30 Ocak 2011 Pazar

12 puan birer birer kapanmaz!


İBB 2 - Beşiktaş 1

Serendipity- Bu akşam üzeri klasik bir Olimpiyat seferinden daha döndük. İçeride dışarıda bileğini bükemediğimiz tek takım Belediye. İnönü'deki maçtan sonra erken gelen mağlubiyetin, Schuster Dayı ve takım için iyi bir uyarı olduğunu düşünmüştüm. Bugünkü maça bakan Polyanna da şöyle düşündü, Beşiktaş taraftarının ve camianın geri kalanının içinde yaşadığı peri masalı düşünden uyanmasını sağlamış olması iyidir.

Bugün 45'e kadar takım, beklediğimiz baskıyı kuramamış olsa da daha dengeli bir oyun oynadı. Cenk'in kurtardıklarına tezat yediği gol ne Abdullah Avcı'nın ne de Dayı'nın hesabında yoktu. Üstüne gelen kırmızı kart da üzerine tuz biber oldu.

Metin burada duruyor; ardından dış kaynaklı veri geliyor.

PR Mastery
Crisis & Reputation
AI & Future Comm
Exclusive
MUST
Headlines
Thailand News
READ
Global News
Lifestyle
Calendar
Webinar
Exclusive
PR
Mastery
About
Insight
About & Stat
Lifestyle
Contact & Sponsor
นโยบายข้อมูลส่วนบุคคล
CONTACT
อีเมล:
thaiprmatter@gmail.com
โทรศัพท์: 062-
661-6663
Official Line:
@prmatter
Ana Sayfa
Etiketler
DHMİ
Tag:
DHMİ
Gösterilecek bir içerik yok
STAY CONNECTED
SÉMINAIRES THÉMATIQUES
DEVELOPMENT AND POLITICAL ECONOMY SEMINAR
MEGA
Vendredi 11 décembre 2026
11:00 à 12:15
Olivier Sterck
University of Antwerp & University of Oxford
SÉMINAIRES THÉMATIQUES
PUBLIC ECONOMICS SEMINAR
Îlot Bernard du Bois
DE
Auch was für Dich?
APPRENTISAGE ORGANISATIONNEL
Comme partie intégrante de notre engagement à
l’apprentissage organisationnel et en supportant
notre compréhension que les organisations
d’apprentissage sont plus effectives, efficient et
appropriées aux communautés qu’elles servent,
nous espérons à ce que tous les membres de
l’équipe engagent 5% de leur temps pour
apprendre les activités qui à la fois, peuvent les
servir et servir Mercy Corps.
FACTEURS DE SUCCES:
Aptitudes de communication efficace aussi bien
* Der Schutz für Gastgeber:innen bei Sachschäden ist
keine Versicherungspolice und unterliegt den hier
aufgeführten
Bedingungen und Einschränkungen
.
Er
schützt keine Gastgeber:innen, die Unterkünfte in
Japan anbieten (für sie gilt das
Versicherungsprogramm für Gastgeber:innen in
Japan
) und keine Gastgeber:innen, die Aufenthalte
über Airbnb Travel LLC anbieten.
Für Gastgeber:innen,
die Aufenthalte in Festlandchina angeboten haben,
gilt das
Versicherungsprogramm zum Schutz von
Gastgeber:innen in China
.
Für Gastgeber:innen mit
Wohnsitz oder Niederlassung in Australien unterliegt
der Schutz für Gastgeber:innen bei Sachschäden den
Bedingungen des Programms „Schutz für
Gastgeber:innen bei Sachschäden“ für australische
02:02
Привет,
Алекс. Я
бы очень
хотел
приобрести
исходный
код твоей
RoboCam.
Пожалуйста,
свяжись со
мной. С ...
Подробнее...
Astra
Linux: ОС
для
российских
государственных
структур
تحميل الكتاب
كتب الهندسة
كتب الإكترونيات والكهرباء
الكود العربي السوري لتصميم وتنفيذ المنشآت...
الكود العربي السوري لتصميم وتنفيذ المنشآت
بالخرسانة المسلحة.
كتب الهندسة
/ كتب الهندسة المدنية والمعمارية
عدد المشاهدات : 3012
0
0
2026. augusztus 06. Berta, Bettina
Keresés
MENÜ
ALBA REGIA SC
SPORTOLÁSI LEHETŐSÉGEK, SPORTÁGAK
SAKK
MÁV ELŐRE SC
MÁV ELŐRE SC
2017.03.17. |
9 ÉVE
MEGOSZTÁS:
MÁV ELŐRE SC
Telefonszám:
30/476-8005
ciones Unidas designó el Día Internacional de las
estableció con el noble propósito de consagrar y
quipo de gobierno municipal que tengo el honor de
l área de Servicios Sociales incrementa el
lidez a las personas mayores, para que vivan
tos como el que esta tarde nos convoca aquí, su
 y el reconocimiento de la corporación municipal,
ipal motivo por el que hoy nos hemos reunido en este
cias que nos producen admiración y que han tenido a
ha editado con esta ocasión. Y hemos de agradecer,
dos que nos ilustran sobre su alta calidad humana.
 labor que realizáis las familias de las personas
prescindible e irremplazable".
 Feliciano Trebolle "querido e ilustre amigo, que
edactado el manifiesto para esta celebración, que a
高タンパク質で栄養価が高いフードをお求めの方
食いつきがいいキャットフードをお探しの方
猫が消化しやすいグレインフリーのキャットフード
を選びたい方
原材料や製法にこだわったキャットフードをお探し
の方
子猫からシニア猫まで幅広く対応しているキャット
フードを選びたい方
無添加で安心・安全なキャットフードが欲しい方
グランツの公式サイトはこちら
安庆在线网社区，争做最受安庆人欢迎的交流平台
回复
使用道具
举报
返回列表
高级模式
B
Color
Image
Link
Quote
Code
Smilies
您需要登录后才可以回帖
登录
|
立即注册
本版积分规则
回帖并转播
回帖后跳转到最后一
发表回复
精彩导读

Bugünkü maça bakıp da Beşiktaş'ın savunmasında zaaf görenlerin aklına şaşmama izin verin. 1-0 geriye düştükten ve 10 kişi kaldıktan sonra Beşiktaş'ın kelle koltukta saldırmasından daha doğal ne olabilirdi ki. 12 puanlık farkı eriteceksen 1 puana razı olamazsın. Her maçta 3 puanı kovalamaktan başka şansın yok. Takım da bugün bu bilinçle saldırdı. Arkada verilen 4-5 pozisyon kaçınılmazdı. Bu pozisyonlarda Cenk'in nefis kurtarışları farkın açılmasını engellemekle birlikte bir gerçeği daha gösterdi, takım uzun zaman sonra en gerideki adamına çok güveniyor. Cordoba'dan sonra ilk kez oluyor bu.

Cenk'in yediği gol temiz Aurelio'nun kartı net. Ama Dayı'nın atılmasını anlamış değilim.

Son Not: Taraftarın içinde bulunduğu peri masalından uyanması konusunda söylediklerimi şöyle tamamlamak isterim. Tunus ve Mısır'da olanların Beşiktaş tribünlerinde herhangi bir yansıma yaratmamış olmasına çok takılıyorum. Fazlasıyla hayal alemine daldı taraftar.